“In what circumstances can the Supreme Court correct her errors since they are ontologically and epistemologically infallible and final in construct?”.

The Pope in his supreme apostolic authority is said to be infallible. In Catholic Dogmatic Theology, the infallibility of the Papal office is more than the de facto absence of error. It is a positive perfection, ruling out the possibility of error. If the Pope acts or speaks in his infallibility capacity, he is said to be officiating ex cathedra.

Justice Chukwudifu Akunne Oputa (a devoted catholic) in a decided case transposed and domesticated this doctrine of infallibility to the Supreme Court: Adegoke Motors vs. Adesanya, 1989 13 NWLR, pt.109, 250 at page 275). It was in this landmark case that Justice Oputa states: “We are final not because we are infallible; rather we are infallible because we are final. Justices of this Court are human beings, capable of erring. It will certainly be short-sighted arrogance not to accept this obvious truth. It is also true that this Court can do inestimable good through its wise decisions. Similarly, the Court can do incalculable harm through its mistakes. When therefore it appears to learned counsel that any decision of this Court has been given per incuriam, such counsel should have the boldness and courage to ask that such a decision be overruled. This Court has the power to overrule itself (and has done so in the past) for it gladly accepts that it is far better to admit an error than to persevere in error.”

From the above Socratic wisdom of Justice Oputa, Rt. Hon. Emeka Ihedioha’s application requesting the Nigerian Supreme Court to review and reverse her 14th January decision which stripped him of the governorship stool in favour of His Excellency Hope Uzodinma was because he and PDP critically think that the Supreme Court erred in her finality and infallibility. For the general population, the Supreme’s decision in this election petition appears to be a cocktail for anarchy and distrust. For some still, the Apex decision is terse, in tandem with the law; ad rem and consistent with what were canvassed by the parties. Kanu Agabi (SAN) was hired to lead this novel revolution at the Supreme Court.

Review is certainly not an appeal in disguise. Reviewing Supreme Court’s judgment can be entertained when there is serious injustice in the judgment. The power of review can be exercised for correction of glaring mistake. Review is justified only when circumstances of a substantial and compelling character makes it necessary to do so. The Supreme Court as the apex court is sacrosanct. It is a settled principle of law that parties are not entitled to seek a review of a judgment delivered by the Supreme Court merely for a rehearsal of decision. When the Supreme Court accepts to review her judgment it does not mean that the Supreme Court will run through anew the legal proceedings for a fresh judgment. In reviewing Ihedioha vs. Uzodinma Supreme Court’s decision it is also possible to return the same verdict with a different but elegant legal reasoning so as to control flood gates or slippery slope.

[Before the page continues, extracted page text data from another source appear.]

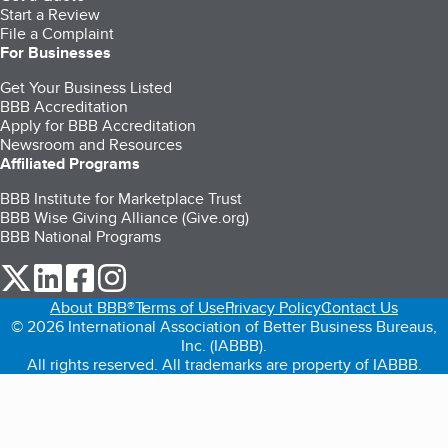
Start a Review
File a Complaint
For Businesses
Get Your Business Listed
BBB Accreditation
Apply for BBB Accreditation
Newsroom and Resources
Affiliated Programs
BBB Institute for Marketplace Trust
BBB Wise Giving Alliance (Give.org)
BBB National Programs
our Twitter (opens in a new tab)
our LinkedIn (opens in a new tab)
our Facebook (opens in a new tab)
our Instagram (opens in a new tab)
About BBB®
Terms of Use
Privacy Policy
Contact Us
© 2026 International Association of Better Business Bureaus,
Inc. (IABBB).
All rights reserved. All trademarks are property of IABBB.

Furthermore, the Supreme Court may overrule or depart from her previous decision if a case present at hand is similar or has the same material facts/circumstances. The circumstances of the previous case are a guide in a later case. After reading Agabi’s final written address which was 98% sermon and moral appeal to the consciences of the Supreme Court’s Justices, it was easy to figure out that Agabi was struggling to find a coherent argument to sustain the review. It appears he has lost the legal fireworks required to keep alive the review he was proposing.

Substantially, the respected senior colleague failed to engage the law as a persuasive tool before the Supreme Court. For instance he magically introduced a rerun in his final written address while a rerun never formed a prayer at all stages of the tribunal. With all due respect to Kanu Agabi and all the legal team of Ihedioha, the final written address/prayers were couched in the most circumlocutions verbiage that I have seen in any court process claiming eminence of that magnitude. It was enigmatic pity that Agabi’s final written address was the best produced by over 8 Senior Advocates.

However that may be, if the Supreme Court justifies her decision, they may have succeeded in setting precedence. That is:

1) An election can be won where the numbers of votes cast exceed the number of registered voters.

2) Over voting is permissible in an election.

3) A result tendered by a police officer in the course of an election is admitted in any court as a valid exhibit regardless.

4) Computation error does not vitiate section 179 of our constitution in interpreting 2/3 spread.

As we conclude, the finality and infallibility of the Supreme Court presupposes that the Supreme Court should exercise more thorough and rigour in their finality. The Supreme Court should not be seen to deliver gawky decision. Parties are circumspect as to how the Supreme Court will be persuaded to think in reviewing or reversing her earlier judgment. All Hail The Supreme Court.

Harry Fanon is a philosopher and a jurisprudence lawyer writing from his Ahiazu Cave.